Does it make a difference if they are baptized members and have grown up in the church, compared to those who have not grown up in the church? 


To be more specific, should the elders permit them to make this profession while they continue their lifestyle?   Is it okay for them to make this profession when they disagree with the confessions of the church or disagree with scripture?   Is a sinful lifestyle different than disagreeing with scripture?   Scripture says, "Repent, and believe...."   Should they make a public profession of faith first, and then maybe repent sometime later?   Or should they repent first, and then make a statement of faith? 

It seems to me the question flows out of a sacremental or event perspective on profession of faith rather than a heart felt declaration of allegiance to the God of the Bible.  To even raise the question about a distinction between a member person or a non-member person smacks of favoritism or turning a blind eye to spiritual realities.  Across denominations there seems to be a fracture between a claim to Christ and life conduct or moral decisions.  I believe the more we focus on church as sacrements, the greater that divide can become. 

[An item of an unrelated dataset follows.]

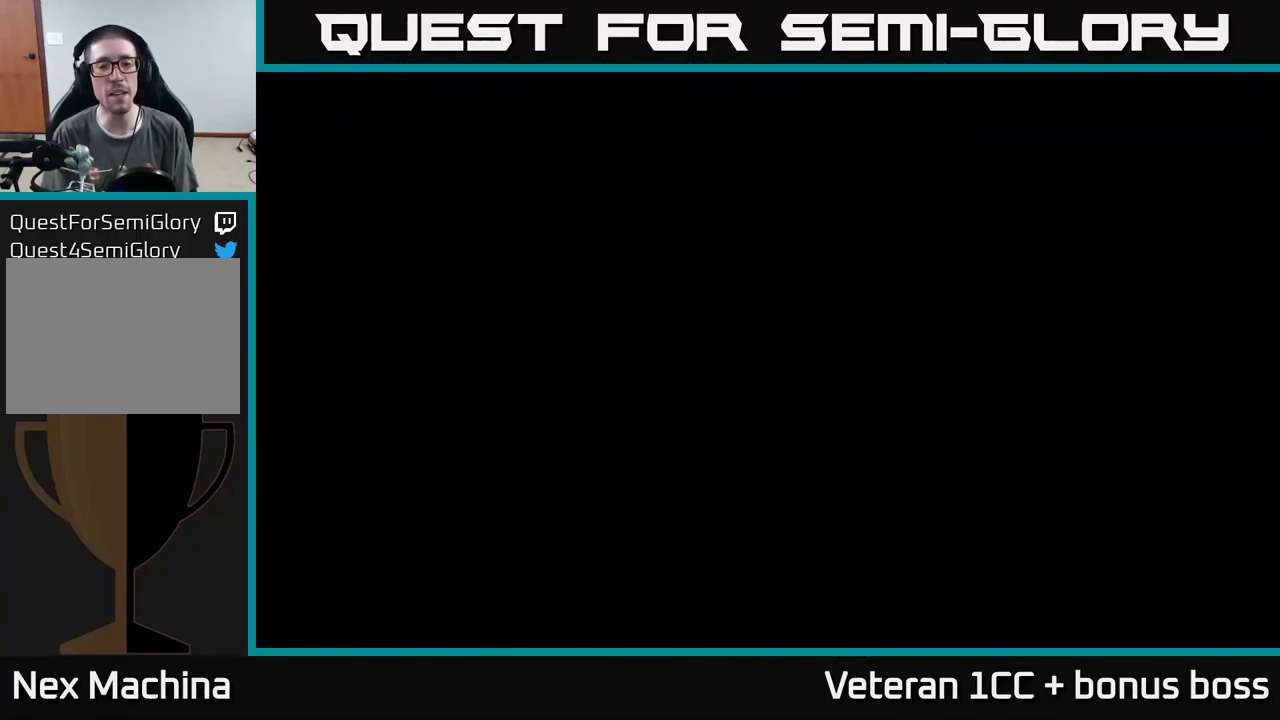
{"buttons": [], "left_stick": "center", "right_stick": "center", "events": []}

Gary, thanks for your response.   Your last two sentences seem to make sense to me.  But since you are putting things in generalities, I am not entirely sure about the implications of your perspective.   Would you permit two young people in their twenties who are living together without marriage, to make formal profession of faith in the church?   Or would you ask them to wait?  

Profession of faith is not a sacrament, but it has sacramental overtones, particularly if it leads to participating in Lord's supper.   The reason I asked if it would be different for a baptized member vs a non-baptized member, is the assumption of a knowledge about engaging in a lifestyle which the baptized member should know better, while the other might be still learning.  On the other hand, what better time to learn than before making profession of faith? 

My question is not rhetorical;  I am really interested in biblical perspectives on this question.   And I am interested in how seriously we take the profession of faith, especially the parts about scripture being the basis for life and action, and being willing to submit to the wisdom and authority of the elders.  


There are a lot of good questions here.  One of them is if they should make profession of faith if they disagree with the confessions of the church or scripture, something in the arena of belief.  The other is in the area of conduct.  As to the first the questions that they would be asked would seem to preclude going forward, at least if you are using the forms in the psalter..."do you believe that the Bible is the word of God revealing Christ and his redemption, and that the confessions of this church faithfully reflect this revelation?"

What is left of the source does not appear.